When applied to data, the model looks like this: At the foundation is data creation, something we've done since the beginning of time. Next is storage and access to data, industries that have radically changed in the last few years as cloud computing has become the norm for business and for personal use. Next is the optimization of workflow, search and discovery -- all heading toward the goal of leveraging data for transformative insights that will change our work, and even our world, for the better.

4 Ways the Future of Big Data Will Change the Way We Work and Live

Just as we strive for self-actualization in our lives, what we ultimately want in our work are tools that help us work faster and smarter, and that help us achieve big goals. And now that we've built a solid ecosystem for the data basics, the industry will focus on innovation in these higher realms. So here's what we can expect in the coming years:

1. Less process, more flow. We already share documents quickly and easily. Next, we'll reduce the process around sharing. No more emails to share links to files; instead, workflow will be automated based on actions, dates and content. Your action on a document will trigger the next person's actions. Contracts will be signed and executed in moments, approvals generated in seconds. No matter where a file is hosted, work will be paperless, the flow of information seamless.

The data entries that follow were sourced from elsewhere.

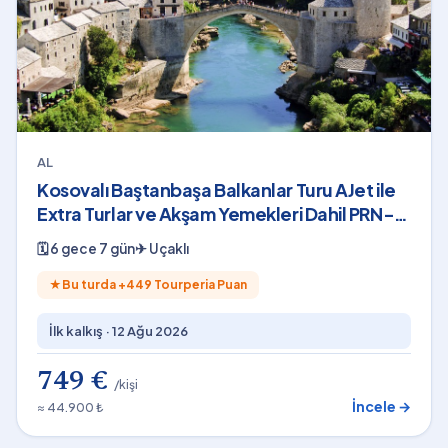
AL
Kosovalı Baştanbaşa Balkanlar Turu AJet ile
Extra Turlar ve Akşam Yemekleri Dahil PRN-
SKP
🗓
6 gece 7 gün
✈
Uçaklı
★
Bu turda +
449
Tourperia Puan
İlk kalkış ·
12 Ağu 2026
749 €
/kişi
İncele →
≈ 44.900 ₺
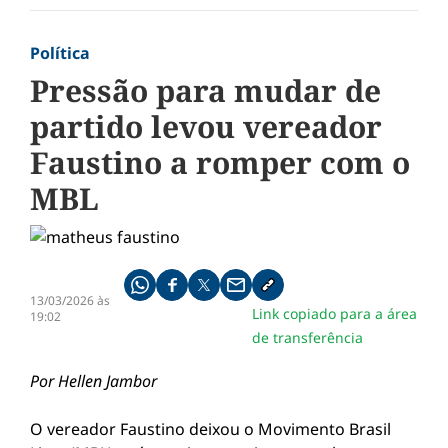
Política
Pressão para mudar de
partido levou vereador
Faustino a romper com o
MBL
Compartilhe pelo whatsapp
Compartilhar no facebook
Compartilhar no twitter
Compartilhe pelo email
Copiar link da notícia
13/03/2026 às
Link copiado para a área
19:02
de transferência
Por Hellen Jambor
O vereador Faustino deixou o Movimento Brasil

2. No more guesswork. Right now, your data probably lives on company networks, personal and professional file-sharing services, email, computer hard drives, mobile devices and more. Remembering where you put any particular file can be hard -- and soon you won't have to. All of these services will be connected by one, simple interface. The file you need will be served up to you, when you need it, from wherever it lives, via global search tools that learn your needs and preferences to become even more useful over time.

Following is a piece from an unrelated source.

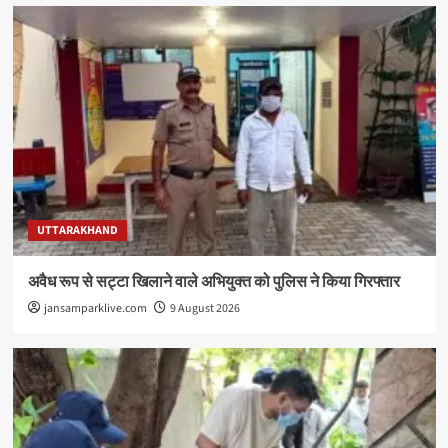
UTTARAKHAND
अवैध रूप से सट्टा खिलाने वाले अभियुक्त को पुलिस ने किया गिरफ्तार
jansamparklive.com
9 August 2026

3. Meet your new personal assistant. Once the simple search problems are solved, machine learning will help us move up the hierarchy of data needs by delivering relevant content, in the right context, at the right time. Services will proactively recommend content based on your work and your actions. A social media-type feed could surface recent work from colleagues that relates to your own projects. A calendar system could automatically populate your meeting invites with relevant documents and emails. Our devices will seem more like reliable, intuitive friends than computers -- and the movie "Her" will suddenly seem much more plausible.

4. Big data comes to the rest of us. Already we're seeing tantalizing hints of how data can transform our lives. It's helping to improve disaster recovery through improved communications and mobilization of resources. It's leading to new insights in education. It holds promise, even, for curing cancer. As data becomes more transparent and accessible, we'll all have opportunities to leverage aggregated knowledge and information in ways that will help us work smarter and solve bigger challenges.

Some of these innovations have been promised for years, but attempts have failed because the groundwork wasn't done. There's no hoverboard that can help us skip over the hard work of building the foundation for the future. But the exciting future of Big Data will come. We just need to master the basics first.